Durante años, en gvSIG hemos insistido en un concepto que muchas veces se despachaba como ideológico, romántico o incluso ingenuo: la soberanía tecnológica.
Hoy, en pleno contexto de tensiones geopolíticas, disrupciones en las cadenas de suministro y dependencia estructural de tecnologías externas, ese concepto ha dejado de ser un debate académico para convertirse en una necesidad estratégica.
Europa importa alrededor del 80 % de su infraestructura y tecnología digital. Esto no es solo una cuestión económica: es una vulnerabilidad política, operativa y democrática. Dependemos de decisiones tomadas fuera de nuestro marco legal, de nuestros intereses y, en muchos casos, de nuestros valores.
La pregunta ya no es si queremos soberanía tecnológica.
La pregunta es qué pasa si no la tenemos.
La soberanía no va de fronteras, va de control
Hablar de soberanía tecnológica no significa aislarse, ni levantar muros digitales, ni renunciar a la colaboración internacional.
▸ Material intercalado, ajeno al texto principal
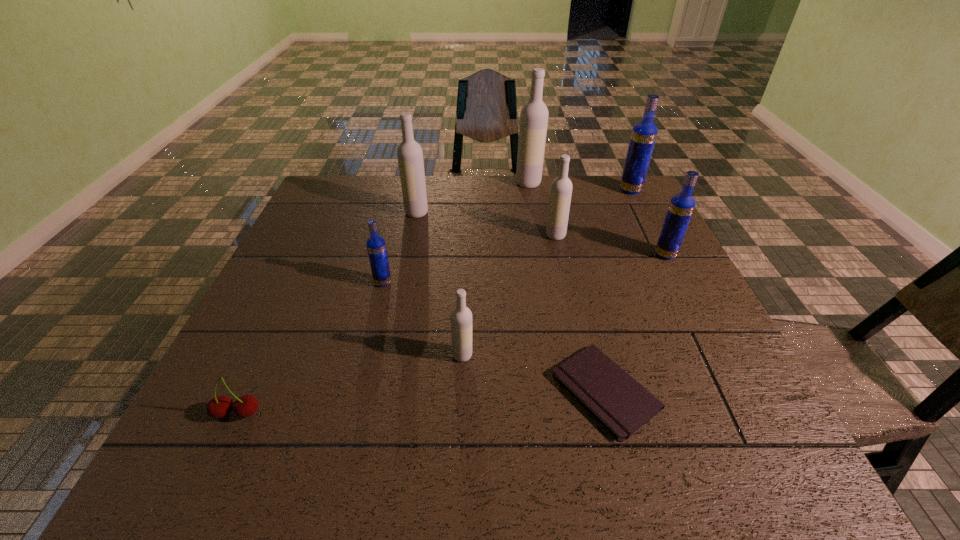
Where is `free space at the left edge`? free space at the left edge is located at coordinates (323, 256).

Find the location of a particular element. The height and width of the screenshot is (540, 960). vacant space at the right edge is located at coordinates (690, 417).

Find the location of a particular element. Image resolution: width=960 pixels, height=540 pixels. vacant space at the far left corner of the desktop is located at coordinates pos(359,190).

Find the location of a particular element. free space at the near left corner of the desktop is located at coordinates (240, 453).

Identify the location of free space between the nearest white vodka and the second smallest blue vodka. coord(564,305).

Where is `vacant space that's between the checkbook and the fourth object from left to right`? This screenshot has height=540, width=960. vacant space that's between the checkbook and the fourth object from left to right is located at coordinates (535, 373).

Image resolution: width=960 pixels, height=540 pixels. I want to click on free point between the farthest white vodka and the eighth tallest object, so click(x=383, y=298).

Where is `vacant space that's between the shortest object and the nearest blue vodka`? vacant space that's between the shortest object and the nearest blue vodka is located at coordinates (494, 336).

Identify the location of free spot between the leftmost object and the farthest blue vodka. The image size is (960, 540). (434, 302).

Locate an element on the screen. This screenshot has height=540, width=960. free space between the farthest blue vodka and the cherry is located at coordinates (434, 302).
Significa algo mucho más concreto y práctico: mantener el control.
Control sobre:
- cómo funcionan las tecnologías que usamos,
- quién puede auditarlas,
- quién decide su evolución,
- y qué ocurre si mañana el proveedor desaparece, cambia las reglas o responde a intereses ajenos.
Tener los datos en un centro de datos europeo es importante, pero no es suficiente. La soberanía real no se resuelve moviendo servidores.
Los cuatro pilares de una soberanía tecnológica real
En el debate europeo se habla cada vez más de cuatro dimensiones clave, que encajan sorprendentemente bien con lo que desde gvSIG llevamos defendiendo desde hace años:
- Soberanía en la seguridad
No basta con confiar: hay que poder verificar. Poder auditar el código, los procesos y los mecanismos de seguridad es clave en sectores públicos y regulados. - Soberanía en las operaciones
Quién mantiene el sistema, quién lo despliega, quién puede modificarlo y bajo qué condiciones. Sin control operativo, la soberanía es solo teórica. - Soberanía en los datos
Dónde se almacenan, cómo se procesan y, sobre todo, qué legislaciones externas pueden afectarlos, incluso sin que seamos conscientes. - Soberanía técnica
Quizá la más olvidada… y la más importante. Usar estándares abiertos y software libre no es una cuestión filosófica: es la única forma de evitar dependencias irreversibles de proveedor.
Software libre: una condición necesaria (aunque no suficiente)
El software libre no garantiza automáticamente la soberanía, pero sin software libre no hay soberanía posible.
El acceso al código fuente:
- permite auditar,
- permite adaptar,
- permite evolucionar,
- y permite cambiar de proveedor sin rehacerlo todo desde cero.
En gvSIG siempre hemos defendido que la tecnología debe estar al servicio de las personas y de las instituciones, no al revés. Por eso apostamos por estándares abiertos, interoperabilidad real y comunidades técnicas que no dependen de una única empresa o país.
No es casualidad.
Es una decisión política en el mejor sentido del término.
Un ecosistema abierto frente a la dependencia estructural
La soberanía tecnológica no se construye con productos aislados, sino con ecosistemas: administraciones, empresas locales, universidades, comunidades técnicas y usuarios finales colaborando en igualdad de condiciones.
Este enfoque:
- fortalece el tejido tecnológico local,
- reduce riesgos sistémicos,
- fomenta la competencia real,
- y permite evolucionar sin quedar atrapados en soluciones cerradas.
Justo lo contrario de convertirse en una colonia digital, como ya advierten algunos representantes europeos.
gvSIG: soberanía tecnológica antes de que fuera urgente
Cuando gvSIG nació, el discurso dominante era otro. Se hablaba de eficiencia, de costes, de “no reinventar la rueda”.
Hoy, sin renunciar a nada de eso, sabemos que el verdadero valor está en la autonomía, la resiliencia y la capacidad de decidir.
La soberanía tecnológica no es una moda reciente para nosotros.
Es el hilo conductor de todo el proyecto.
Y probablemente, en los próximos años, será uno de los debates más importantes para el futuro digital de Europa.